I’ve read/heard that it’s possible to use half-floats (16 bit floats) through the driver API. Is it also possible through the runtime API? I’m working on memory demanding 4D image processing and 16 bit floats would reduce the memory requirement a factor 2.

There is support for textures using half-floats, and to my knowledge this is not limited to the driver API. There are intrinsics __float2half_rn() and __half2float() for converting from and to 16-bit floating-point on the device; I believe texture access auto-converts to float on reads. Other than the support in textures there is no native support for half-precision operations in the hardware and thus there is no half-precision floating-point type exposed in CUDA. The basic approach is to use half-precision for storage, and do computation in single-precision.

I have not used this functionality myself, please check the CUDA C Programming Guide and the API Reference Manual.

I have a question : Can I get the same performance by using runtime API than driver API?

The runtime API is, for the most part, a very thin wrapper around the driver API, so performance differences should be negligible. However, I have no worked examples for side-by-side performance comparison to prove this.
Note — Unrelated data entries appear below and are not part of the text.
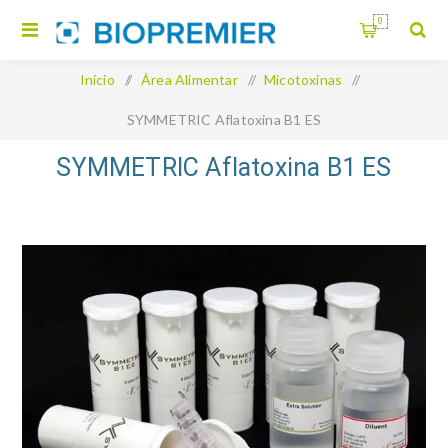
0
Início
/
Área Alimentar
/
Micotoxinas
/
SYMMETRIC Aflatoxina B1 ES
SYMMETRIC Aflatoxina B1 ES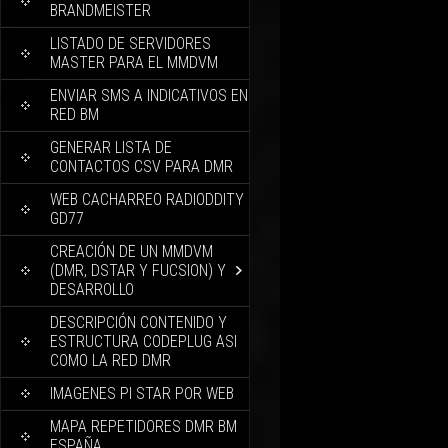
BRANDMEISTER
LISTADO DE SERVIDORES
MASTER PARA EL MMDVM
ENVIAR SMS A INDICATIVOS EN
RED BM
GENERAR LISTA DE
CONTACTOS CSV PARA DMR
WEB CACHARREO RADIODDITY
GD77
CREACIÓN DE UN MMDVM
(DMR, DSTAR Y FUCSION) Y
DESARROLLO
DESCRIPCIÓN CONTENIDO Y
ESTRUCTURA CODEPLUG ASI
COMO LA RED DMR
IMAGENES PI STAR POR WEB
MAPA REPETIDORES DMR BM
ESPAÑA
I would be interested in hearing about real-life comparisons from any CUDA users who have ported their code from the driver API to the runtime API or vice versa.
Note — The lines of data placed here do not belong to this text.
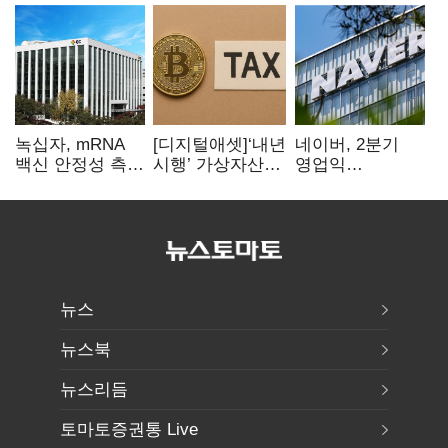
녹십자, mRNA
[디지털애셋]‘내년
네이버, 2분기
백신 안정성 측정
시행’ 가상자산
영업익
기술 확보
과세, 연말 국회
5203억원…
문턱 넘을까
전년비 0.2%
감소
뉴스
뉴스북
뉴스리듬
토마토증권통 Live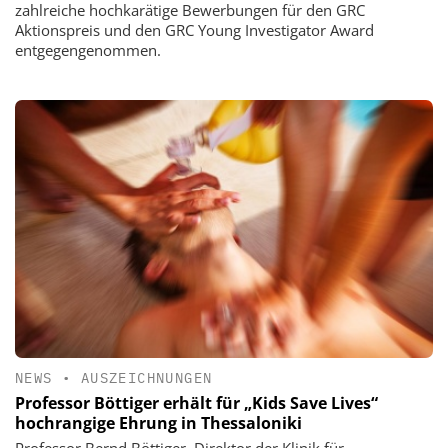
zahlreiche hochkarätige Bewerbungen für den GRC
Aktionspreis und den GRC Young Investigator Award
entgegengenommen.
NEWS
•
AUSZEICHNUNGEN
Professor Böttiger erhält für „Kids Save Lives“
hochrangige Ehrung in Thessaloniki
I am resurrecting this thread because I am still trying to figure out the source of some weirdness in warp behavior updating shared memory.

I have CUDA 8.0 RC and CUDA 7.5 installed and when I run the CUDA 7.5 device query I see this output;

Device 0: "GeForce GTX TITAN X"
  CUDA Driver Version / Runtime Version          8.0 / 7.5
  CUDA Capability Major/Minor version number:    5.2

.....
Device 1: "GeForce GTX 1080"
  CUDA Driver Version / Runtime Version          8.0 / 7.5
  CUDA Capability Major/Minor version number:    6.1

Again I am seeing a difference in kernel behavior in other systems with older GPU drivers using CUDA 7.5 and kernel behavior on this newer system which has the latest drivers installed. CUDA 8.0 RC was not installed on the older machines which run this particular kernel correctly every time, but on the new system there are some deviations.
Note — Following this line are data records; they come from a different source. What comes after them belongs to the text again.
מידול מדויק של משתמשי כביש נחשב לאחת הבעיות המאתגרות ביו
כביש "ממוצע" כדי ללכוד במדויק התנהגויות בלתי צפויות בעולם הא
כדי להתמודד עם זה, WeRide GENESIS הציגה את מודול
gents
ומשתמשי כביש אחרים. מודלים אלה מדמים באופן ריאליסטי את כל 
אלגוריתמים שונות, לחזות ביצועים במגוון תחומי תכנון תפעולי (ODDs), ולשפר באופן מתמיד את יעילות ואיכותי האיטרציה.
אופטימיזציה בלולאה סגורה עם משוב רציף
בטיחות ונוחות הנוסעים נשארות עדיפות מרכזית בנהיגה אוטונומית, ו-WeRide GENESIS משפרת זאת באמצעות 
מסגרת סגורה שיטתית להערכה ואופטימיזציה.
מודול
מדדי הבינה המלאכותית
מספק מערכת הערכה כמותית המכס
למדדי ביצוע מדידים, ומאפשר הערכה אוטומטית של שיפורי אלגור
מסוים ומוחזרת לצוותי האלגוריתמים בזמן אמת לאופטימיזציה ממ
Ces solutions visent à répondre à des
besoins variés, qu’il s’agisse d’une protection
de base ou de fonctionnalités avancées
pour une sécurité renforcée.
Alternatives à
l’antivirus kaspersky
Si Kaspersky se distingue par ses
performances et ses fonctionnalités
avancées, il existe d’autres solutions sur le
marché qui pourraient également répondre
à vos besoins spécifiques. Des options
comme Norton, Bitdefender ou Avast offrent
On the newer machine I am building using CUDA 7.5 and running the code on a Maxwell Titan X.

My question if I am building against CUDA 7.5 and running on this system, does the fact that the ‘CUDA Driver Version’ is listed as 8.0 have any affect on the code compilation or on the behavior of the executed code?

No I am not using the GTX 1080 for the tests, as I know that it is not supported by CUDA 7.5. Only using the Maxwell Titan X for such tests.

How could a newer driver make a difference for an existing CUDA application? Here is what I can think of oo the op of my head:

[1] The application uses JIT compilation, either on purpose or inadvertently (missing SASS for the GPU architecture in use). The driver will frequently contain a newer version of PTXAS then ships with the offline compiler.

[2] There was a functional change to an existing CUDA API. This is extremely unlikely at this point and any occurrence would presumably be well communicated by NVIDIA.

[3] The application inadvertently relies on undefined behavior, and the driver artifacts in older drivers that made the code work by chance no longer exist. That is a fairly frequent scenario in my experience, as programmers have a tendency to consider whatever works with current software as specified and guaranteed behavior, even if the specification actually disagrees.

[4] A driver bug was introduced with the newer driver. It is likely that a couple of instances of this occur with every new driver release. Mostly these would be minor issues, or issues affecting infrequently occurring corner cases, as these are easiest to miss during QA.

Thanks for the response.

I did find a way to guarantee the correct behavior on using either CUDA 7.5 or CUDA 8 RC for both 5.2 and 6.1.

When I have the time will generate a reproduce-able test application, because there may be a problem with warp synchronous behavior updating shared memory. If I did in fact make a mistake in my understanding of intra-warp behavior that should flush it out.